Interest Rates: Trend Change or Mean Reversion
The yield on 10-year U.S. Treasuries stood at 3.23% on November 7, 2018. Over the next 10 months, bonds rallied, and that same rate fell all the way to 1.44%, reaching a nearly 3 year low on August 27. Now, with the 10-year at back above 1.80%, it’s time to ask ourselves: is the bull run in bonds over?
This is how I see the bear case for bonds.

Rates bottomed just below 1.5% in 2012 and held that low during the global recession scare of 2016. We held that low again in August of this year, momentum diverged positively, and the yield has since set a series of higher highs and higher lows. This bounce off 1.40 area will play out exactly like the two previous occurrences, and rates will continue rising toward the high end of this 6-year range. Near-term resistance lies at 2% – the 38.2% retracement of the 2013 to 2016 decline and the breakdown level from earlier this year. A break of the multi-month uptrend line would be the first sign of trouble, but price action above 1.50% would simply aid in building a long-term base to rally from. The bear case won’t really be in trouble unless we see a meaningful break of the 2012 lows.

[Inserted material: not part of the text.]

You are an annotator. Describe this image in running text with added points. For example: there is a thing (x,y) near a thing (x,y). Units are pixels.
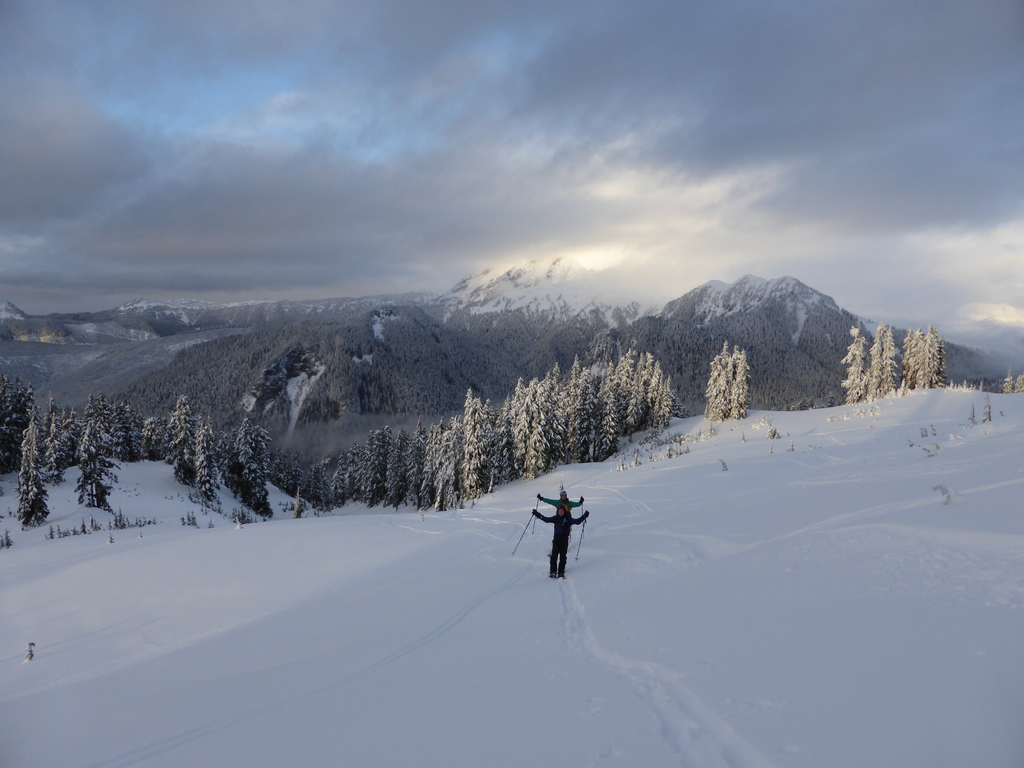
In this picture there are two people (542,515) holding sticks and we can see snow (667,496). In the background of the image (247,474) we can see trees (71,432), hills (542,273) and sky (481,246) with clouds (471,259).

Bond bulls see things a bit differently.

Rates started setting 5 year highs in late 2018, but then momentum diverged negatively, and the new highs turned into a false breakout. With the ensuing drop below the 200-day moving average, bonds entered a new bull market. Yields trended sharply lower until August, when momentum diverged positively and set up a mean reversion. On the ensuing bounce, rates failed to get above the 38.2% retracement from the 2013-2016 decline and are still below a downward sloping 200-day moving average. Momentum is still stuck in a bearish range, and now that yields have reverted to the mean, it’s time for the next leg of this bull market to begin. If yields get back above 2% for an extended period of time, the bull thesis will be in trouble.